The government through the Agriculture Foods Authority, the industry regulator had convened the meeting.
Mr Bett told the participants who included officials of farmers’
saccos, millers, marketing agents, dealers and owners of coffee estates
that they had been given 30 days by the court to consult before
gazetting the regulations.
He said that he was prepared
to sign the policy document but a group of Sacco officials called for
deletion of sections they said were detrimental to the growth of the
industry.
The coffee policy as stipulated in the
proposed reforms aims to improve the marketing practices of Kenyan
coffee, which would be certified and labelled for traceability.
Question of collusion
As the meeting noted, Uganda, which developed it coffee policy four years ago is now doing better than Kenya.
With
establishment of the Uganda Coffee Authority, which deals with export
and quality control, coffee has become the most important agricultural
commodity and major foreign exchange earner for Uganda.
And though Uganda has been exporting more coffee than Kenya, the latter produces premium beans that are in high demand globally.
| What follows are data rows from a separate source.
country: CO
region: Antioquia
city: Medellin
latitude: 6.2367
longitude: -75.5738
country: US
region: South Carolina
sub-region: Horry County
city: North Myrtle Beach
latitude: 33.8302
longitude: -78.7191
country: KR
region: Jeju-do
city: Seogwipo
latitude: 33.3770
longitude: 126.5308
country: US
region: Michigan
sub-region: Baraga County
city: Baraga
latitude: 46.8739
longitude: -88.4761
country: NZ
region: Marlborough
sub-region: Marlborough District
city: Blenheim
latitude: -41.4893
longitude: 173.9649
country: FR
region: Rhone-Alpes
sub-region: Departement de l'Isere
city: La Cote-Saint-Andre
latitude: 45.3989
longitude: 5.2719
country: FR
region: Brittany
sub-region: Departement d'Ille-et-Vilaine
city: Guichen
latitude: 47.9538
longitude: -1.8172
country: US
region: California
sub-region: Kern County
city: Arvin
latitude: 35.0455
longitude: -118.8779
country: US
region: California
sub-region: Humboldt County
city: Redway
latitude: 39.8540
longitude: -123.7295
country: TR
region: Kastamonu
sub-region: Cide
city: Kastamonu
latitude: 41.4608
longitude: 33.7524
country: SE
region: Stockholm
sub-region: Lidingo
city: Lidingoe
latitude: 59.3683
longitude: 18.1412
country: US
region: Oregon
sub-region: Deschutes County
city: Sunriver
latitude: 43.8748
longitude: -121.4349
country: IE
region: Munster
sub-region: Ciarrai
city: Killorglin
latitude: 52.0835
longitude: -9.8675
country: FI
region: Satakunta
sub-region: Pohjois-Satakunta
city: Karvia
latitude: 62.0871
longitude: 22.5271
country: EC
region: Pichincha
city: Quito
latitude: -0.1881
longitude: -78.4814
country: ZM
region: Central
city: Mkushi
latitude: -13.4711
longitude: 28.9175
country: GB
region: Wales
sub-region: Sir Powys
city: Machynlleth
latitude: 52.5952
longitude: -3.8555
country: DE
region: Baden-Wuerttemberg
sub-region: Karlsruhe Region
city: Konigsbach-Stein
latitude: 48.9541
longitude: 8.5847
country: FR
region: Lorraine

Currently, Kenyan coffee is blended with beans from other parts of the world, making its traceability difficult.
Most
of the coffee grown in Uganda is Robusta, and is produced in bulk
unlike the Arabica grown in Kenya. Arabica is of high quality and more
expensive to produce.
Kenyan farmers have often accused
their government of lacking the political goodwill to restructure the
subsector and forcing several growers to uproot their coffee trees in
favour of other crops.
The growers have no control over
marketing of their coffee. After harvesting and delivering the red
cherries to factories or wet mills, the farmer has no control over his
crop.
All the work is done by farmers’ Saccos. These
societies are registered by the government that also licenses commercial
millers and marketing agents.
Some Sacco officials are known to collude with millers and marketers to steal from the growers.
In
the marketing process, there are several other players. Cartels have
also invaded it, reducing efficiency throughout the coffee chain.